- _Exercise objective_
In the listing below, the answer starts at the line that has "adenocarcinoma (colorectal) stained" and stops after the line that has "shows no protein"; please repeat that part exactly and nothing more.

━━ Provided records ━━

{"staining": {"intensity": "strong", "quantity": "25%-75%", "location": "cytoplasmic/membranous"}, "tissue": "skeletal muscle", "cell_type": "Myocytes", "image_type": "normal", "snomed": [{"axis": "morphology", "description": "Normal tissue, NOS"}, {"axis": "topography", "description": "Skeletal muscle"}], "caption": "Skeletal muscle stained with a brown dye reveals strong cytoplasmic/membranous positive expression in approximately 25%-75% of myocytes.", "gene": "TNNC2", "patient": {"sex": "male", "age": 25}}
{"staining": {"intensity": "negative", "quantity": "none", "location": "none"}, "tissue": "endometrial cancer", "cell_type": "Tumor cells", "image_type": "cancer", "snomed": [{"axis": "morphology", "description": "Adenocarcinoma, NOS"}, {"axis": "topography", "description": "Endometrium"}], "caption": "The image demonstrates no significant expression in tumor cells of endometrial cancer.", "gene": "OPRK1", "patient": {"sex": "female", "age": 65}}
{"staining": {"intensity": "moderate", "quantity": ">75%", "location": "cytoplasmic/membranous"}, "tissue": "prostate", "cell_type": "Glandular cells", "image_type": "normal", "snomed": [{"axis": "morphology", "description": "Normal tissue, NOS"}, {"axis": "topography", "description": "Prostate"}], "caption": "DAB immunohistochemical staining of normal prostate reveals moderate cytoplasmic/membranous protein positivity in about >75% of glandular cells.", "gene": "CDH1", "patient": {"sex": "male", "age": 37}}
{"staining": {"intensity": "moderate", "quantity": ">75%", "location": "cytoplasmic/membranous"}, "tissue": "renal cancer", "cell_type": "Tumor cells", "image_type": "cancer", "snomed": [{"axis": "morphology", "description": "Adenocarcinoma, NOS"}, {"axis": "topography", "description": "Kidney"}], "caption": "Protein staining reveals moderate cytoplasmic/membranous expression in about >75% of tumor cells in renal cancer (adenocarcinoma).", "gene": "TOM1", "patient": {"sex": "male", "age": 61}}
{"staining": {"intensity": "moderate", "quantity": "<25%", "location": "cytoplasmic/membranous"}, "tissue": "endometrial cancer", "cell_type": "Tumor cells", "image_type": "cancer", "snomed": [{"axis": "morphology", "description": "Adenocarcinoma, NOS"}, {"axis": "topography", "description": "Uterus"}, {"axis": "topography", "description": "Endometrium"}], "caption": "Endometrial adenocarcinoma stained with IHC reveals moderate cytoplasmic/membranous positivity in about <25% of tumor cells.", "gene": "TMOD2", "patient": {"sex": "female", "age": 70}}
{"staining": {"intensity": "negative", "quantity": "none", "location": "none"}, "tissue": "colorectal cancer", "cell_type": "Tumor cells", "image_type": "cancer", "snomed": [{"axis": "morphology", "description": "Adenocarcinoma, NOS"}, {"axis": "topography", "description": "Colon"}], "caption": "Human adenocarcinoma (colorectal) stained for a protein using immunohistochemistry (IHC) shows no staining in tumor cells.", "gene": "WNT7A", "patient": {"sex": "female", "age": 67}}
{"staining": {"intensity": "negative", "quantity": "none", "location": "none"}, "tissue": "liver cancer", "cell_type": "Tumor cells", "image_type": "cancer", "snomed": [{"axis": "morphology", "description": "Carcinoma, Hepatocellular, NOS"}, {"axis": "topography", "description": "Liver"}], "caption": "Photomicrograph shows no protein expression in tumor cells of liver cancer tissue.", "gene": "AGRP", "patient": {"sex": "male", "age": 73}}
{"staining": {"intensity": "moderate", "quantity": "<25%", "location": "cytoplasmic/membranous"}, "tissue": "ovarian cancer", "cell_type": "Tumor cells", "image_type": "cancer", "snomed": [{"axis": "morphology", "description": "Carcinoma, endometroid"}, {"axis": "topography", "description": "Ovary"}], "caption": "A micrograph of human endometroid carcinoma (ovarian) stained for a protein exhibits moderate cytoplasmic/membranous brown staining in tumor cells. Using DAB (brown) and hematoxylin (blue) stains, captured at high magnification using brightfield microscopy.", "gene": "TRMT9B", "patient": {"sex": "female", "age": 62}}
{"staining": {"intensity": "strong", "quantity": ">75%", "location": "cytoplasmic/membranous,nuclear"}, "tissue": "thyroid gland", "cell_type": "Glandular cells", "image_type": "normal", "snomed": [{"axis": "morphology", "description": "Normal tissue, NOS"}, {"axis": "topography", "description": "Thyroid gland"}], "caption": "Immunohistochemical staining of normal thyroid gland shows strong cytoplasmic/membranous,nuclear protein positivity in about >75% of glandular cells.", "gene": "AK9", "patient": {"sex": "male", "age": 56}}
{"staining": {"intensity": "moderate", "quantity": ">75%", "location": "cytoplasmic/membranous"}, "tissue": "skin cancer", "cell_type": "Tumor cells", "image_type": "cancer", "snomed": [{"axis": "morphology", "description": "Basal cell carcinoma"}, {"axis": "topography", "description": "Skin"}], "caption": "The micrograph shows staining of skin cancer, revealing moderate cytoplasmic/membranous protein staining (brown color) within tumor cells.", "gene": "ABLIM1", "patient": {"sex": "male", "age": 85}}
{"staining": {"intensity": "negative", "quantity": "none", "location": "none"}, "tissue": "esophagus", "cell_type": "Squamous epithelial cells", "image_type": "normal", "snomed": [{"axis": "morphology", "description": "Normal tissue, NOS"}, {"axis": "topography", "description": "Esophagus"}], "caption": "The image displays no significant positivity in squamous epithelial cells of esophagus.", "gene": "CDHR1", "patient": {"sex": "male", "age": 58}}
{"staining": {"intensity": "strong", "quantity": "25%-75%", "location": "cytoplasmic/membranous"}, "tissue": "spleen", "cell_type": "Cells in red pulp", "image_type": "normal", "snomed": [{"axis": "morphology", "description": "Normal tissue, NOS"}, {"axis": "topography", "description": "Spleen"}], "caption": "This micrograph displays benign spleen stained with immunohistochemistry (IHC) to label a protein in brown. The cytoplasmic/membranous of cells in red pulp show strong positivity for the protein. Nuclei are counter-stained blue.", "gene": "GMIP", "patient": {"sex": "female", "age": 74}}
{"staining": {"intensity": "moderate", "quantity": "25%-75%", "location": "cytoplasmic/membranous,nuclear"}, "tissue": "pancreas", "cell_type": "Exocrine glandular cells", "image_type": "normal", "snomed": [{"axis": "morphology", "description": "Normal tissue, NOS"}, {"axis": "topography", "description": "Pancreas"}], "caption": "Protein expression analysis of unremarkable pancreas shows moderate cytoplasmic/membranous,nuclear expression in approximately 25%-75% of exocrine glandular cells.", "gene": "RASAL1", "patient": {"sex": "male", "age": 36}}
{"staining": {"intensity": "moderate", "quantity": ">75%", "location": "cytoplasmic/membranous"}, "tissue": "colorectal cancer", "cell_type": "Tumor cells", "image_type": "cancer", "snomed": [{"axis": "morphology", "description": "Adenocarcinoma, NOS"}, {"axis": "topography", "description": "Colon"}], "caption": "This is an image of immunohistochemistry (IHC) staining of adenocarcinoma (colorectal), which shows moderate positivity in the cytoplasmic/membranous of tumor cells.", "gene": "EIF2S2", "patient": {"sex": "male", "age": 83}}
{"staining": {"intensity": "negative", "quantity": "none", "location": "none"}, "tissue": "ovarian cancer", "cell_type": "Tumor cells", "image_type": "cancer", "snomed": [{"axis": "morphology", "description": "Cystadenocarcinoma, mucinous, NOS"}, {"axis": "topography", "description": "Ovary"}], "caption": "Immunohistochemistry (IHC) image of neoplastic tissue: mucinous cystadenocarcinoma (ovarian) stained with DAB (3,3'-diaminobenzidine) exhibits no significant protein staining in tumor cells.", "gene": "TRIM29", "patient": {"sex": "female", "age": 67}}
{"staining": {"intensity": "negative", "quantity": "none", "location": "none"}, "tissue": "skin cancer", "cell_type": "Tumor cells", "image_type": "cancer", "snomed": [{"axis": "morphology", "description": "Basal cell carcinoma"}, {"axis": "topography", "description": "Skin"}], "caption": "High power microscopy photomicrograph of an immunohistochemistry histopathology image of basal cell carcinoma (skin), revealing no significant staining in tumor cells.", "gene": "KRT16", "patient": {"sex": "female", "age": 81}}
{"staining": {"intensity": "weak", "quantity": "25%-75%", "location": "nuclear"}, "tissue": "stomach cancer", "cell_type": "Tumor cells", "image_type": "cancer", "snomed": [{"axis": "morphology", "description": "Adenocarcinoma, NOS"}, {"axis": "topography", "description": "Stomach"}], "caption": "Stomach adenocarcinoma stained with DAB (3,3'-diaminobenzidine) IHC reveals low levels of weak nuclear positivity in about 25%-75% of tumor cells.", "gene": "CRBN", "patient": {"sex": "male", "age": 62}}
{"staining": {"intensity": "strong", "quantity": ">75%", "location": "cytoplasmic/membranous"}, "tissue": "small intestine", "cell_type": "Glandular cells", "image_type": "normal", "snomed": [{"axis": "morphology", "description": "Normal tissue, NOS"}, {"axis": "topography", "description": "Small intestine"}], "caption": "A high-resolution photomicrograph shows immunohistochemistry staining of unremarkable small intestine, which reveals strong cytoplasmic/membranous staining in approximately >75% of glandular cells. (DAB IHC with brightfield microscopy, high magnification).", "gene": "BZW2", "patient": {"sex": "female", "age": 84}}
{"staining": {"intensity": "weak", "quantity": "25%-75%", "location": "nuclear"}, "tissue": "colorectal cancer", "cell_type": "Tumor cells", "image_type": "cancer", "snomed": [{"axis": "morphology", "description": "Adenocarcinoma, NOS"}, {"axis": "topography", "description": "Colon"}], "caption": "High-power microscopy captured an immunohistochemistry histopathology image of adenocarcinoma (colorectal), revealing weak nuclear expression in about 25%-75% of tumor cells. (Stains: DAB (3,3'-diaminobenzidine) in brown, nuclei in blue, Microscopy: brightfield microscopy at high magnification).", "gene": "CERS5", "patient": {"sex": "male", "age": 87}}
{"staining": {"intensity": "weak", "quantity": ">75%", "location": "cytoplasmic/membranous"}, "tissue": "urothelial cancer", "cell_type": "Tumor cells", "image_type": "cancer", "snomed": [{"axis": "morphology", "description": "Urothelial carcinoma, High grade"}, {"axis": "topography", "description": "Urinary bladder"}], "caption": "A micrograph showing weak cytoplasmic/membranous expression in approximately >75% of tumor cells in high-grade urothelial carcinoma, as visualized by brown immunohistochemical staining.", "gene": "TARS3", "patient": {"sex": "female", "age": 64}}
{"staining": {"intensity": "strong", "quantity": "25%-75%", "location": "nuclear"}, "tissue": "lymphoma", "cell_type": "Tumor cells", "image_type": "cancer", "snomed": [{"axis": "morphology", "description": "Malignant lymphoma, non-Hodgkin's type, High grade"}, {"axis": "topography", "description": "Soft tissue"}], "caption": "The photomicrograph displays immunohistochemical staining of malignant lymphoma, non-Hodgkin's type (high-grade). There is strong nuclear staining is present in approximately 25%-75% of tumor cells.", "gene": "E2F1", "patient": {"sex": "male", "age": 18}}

━━━

- _Task result_
{"staining": {"intensity": "negative", "quantity": "none", "location": "none"}, "tissue": "colorectal cancer", "cell_type": "Tumor cells", "image_type": "cancer", "snomed": [{"axis": "morphology", "description": "Adenocarcinoma, NOS"}, {"axis": "topography", "description": "Colon"}], "caption": "Human adenocarcinoma (colorectal) stained for a protein using immunohistochemistry (IHC) shows no staining in tumor cells.", "gene": "WNT7A", "patient": {"sex": "female", "age": 67}}
{"staining": {"intensity": "negative", "quantity": "none", "location": "none"}, "tissue": "liver cancer", "cell_type": "Tumor cells", "image_type": "cancer", "snomed": [{"axis": "morphology", "description": "Carcinoma, Hepatocellular, NOS"}, {"axis": "topography", "description": "Liver"}], "caption": "Photomicrograph shows no protein expression in tumor cells of liver cancer tissue.", "gene": "AGRP", "patient": {"sex": "male", "age": 73}}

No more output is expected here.